[Input data — start]

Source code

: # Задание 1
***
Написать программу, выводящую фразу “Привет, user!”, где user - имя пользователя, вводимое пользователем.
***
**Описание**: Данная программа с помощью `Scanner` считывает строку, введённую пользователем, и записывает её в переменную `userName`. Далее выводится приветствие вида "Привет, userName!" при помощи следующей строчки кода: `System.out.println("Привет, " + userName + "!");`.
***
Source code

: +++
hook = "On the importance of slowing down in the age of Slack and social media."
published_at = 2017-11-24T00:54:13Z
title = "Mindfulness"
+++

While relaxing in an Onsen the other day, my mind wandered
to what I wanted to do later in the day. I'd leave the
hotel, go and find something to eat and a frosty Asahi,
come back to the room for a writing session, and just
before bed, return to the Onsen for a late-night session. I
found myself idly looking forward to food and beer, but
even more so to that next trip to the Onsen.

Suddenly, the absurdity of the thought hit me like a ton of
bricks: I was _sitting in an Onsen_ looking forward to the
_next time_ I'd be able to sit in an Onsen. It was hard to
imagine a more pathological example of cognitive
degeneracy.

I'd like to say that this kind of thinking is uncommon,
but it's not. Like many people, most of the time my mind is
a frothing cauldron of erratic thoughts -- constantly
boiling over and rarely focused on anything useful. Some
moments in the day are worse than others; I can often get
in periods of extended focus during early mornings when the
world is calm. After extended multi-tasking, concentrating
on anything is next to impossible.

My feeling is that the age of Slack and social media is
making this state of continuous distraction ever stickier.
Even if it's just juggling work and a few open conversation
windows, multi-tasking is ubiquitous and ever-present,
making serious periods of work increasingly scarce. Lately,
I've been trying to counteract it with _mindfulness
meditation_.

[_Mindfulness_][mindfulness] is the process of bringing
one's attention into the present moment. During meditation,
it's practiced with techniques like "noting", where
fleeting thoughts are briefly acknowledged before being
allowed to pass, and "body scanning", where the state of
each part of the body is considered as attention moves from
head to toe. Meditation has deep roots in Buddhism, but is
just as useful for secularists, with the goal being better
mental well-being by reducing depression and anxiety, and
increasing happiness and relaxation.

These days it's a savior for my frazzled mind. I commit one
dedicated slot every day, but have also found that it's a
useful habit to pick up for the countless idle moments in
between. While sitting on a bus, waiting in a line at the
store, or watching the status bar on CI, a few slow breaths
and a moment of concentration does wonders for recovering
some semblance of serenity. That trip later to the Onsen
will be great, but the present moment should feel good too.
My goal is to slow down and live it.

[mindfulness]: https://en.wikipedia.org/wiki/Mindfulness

[Input data — finish]
[Input data — start]

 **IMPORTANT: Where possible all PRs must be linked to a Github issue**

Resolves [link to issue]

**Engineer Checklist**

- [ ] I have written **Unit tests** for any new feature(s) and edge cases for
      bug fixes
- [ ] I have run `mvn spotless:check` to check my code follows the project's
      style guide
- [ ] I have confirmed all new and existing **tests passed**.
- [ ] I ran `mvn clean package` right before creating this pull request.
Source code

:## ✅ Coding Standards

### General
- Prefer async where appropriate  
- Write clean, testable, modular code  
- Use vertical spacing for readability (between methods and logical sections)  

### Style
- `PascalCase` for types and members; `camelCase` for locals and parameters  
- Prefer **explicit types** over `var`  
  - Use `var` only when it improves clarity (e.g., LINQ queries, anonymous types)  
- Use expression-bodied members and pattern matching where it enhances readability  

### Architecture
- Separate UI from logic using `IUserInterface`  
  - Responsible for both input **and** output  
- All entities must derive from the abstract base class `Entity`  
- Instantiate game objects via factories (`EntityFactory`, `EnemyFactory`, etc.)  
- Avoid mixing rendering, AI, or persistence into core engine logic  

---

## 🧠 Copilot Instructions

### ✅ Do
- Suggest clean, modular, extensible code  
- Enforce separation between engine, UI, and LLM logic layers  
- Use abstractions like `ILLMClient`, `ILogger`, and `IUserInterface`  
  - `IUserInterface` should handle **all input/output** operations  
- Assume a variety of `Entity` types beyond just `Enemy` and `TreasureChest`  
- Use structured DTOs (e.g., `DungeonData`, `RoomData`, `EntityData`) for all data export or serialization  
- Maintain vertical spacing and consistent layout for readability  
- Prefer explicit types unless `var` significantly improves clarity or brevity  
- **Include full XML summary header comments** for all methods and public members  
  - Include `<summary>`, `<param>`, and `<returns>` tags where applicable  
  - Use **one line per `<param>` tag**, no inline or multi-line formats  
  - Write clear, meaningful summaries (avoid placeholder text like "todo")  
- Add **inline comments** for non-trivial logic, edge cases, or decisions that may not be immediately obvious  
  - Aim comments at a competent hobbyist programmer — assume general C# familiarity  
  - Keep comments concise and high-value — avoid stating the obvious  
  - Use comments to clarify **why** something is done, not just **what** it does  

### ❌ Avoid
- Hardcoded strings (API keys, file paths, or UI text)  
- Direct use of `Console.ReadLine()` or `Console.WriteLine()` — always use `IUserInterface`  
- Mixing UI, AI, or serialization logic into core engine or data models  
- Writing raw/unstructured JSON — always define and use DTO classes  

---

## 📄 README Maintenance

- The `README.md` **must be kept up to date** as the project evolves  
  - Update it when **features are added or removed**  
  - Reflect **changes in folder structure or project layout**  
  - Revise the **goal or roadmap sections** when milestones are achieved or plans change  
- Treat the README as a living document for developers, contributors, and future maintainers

[Input data — finish]

Please count the lines of the data above that contain the string "when", treating uppercase and lowercase as different, and give only the number.

### Result of the task
4